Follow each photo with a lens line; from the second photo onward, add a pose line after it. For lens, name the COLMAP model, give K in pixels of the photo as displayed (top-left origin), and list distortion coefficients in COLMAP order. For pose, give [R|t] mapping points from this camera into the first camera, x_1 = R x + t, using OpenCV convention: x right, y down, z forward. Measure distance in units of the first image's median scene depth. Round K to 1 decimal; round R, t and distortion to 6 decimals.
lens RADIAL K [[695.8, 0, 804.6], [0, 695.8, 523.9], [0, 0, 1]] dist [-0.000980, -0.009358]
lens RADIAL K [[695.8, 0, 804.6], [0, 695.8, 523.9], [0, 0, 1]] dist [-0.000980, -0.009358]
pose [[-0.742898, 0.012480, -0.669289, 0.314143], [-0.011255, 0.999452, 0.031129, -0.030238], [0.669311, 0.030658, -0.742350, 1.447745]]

### WORK TASK
Copy the listing above line for line, with every character unchanged.

### RESULT OF THE EXERCISE
Follow each photo with a lens line; from the second photo onward, add a pose line after it. For lens, name the COLMAP model, give K in pixels of the photo as displayed (top-left origin), and list distortion coefficients in COLMAP order. For pose, give [R|t] mapping points from this camera into the first camera, x_1 = R x + t, using OpenCV convention: x right, y down, z forward. Measure distance in units of the first image's median scene depth. Round K to 1 decimal; round R, t and distortion to 6 decimals.
lens RADIAL K [[695.8, 0, 804.6], [0, 695.8, 523.9], [0, 0, 1]] dist [-0.000980, -0.009358]
lens RADIAL K [[695.8, 0, 804.6], [0, 695.8, 523.9], [0, 0, 1]] dist [-0.000980, -0.009358]
pose [[-0.742898, 0.012480, -0.669289, 0.314143], [-0.011255, 0.999452, 0.031129, -0.030238], [0.669311, 0.030658, -0.742350, 1.447745]]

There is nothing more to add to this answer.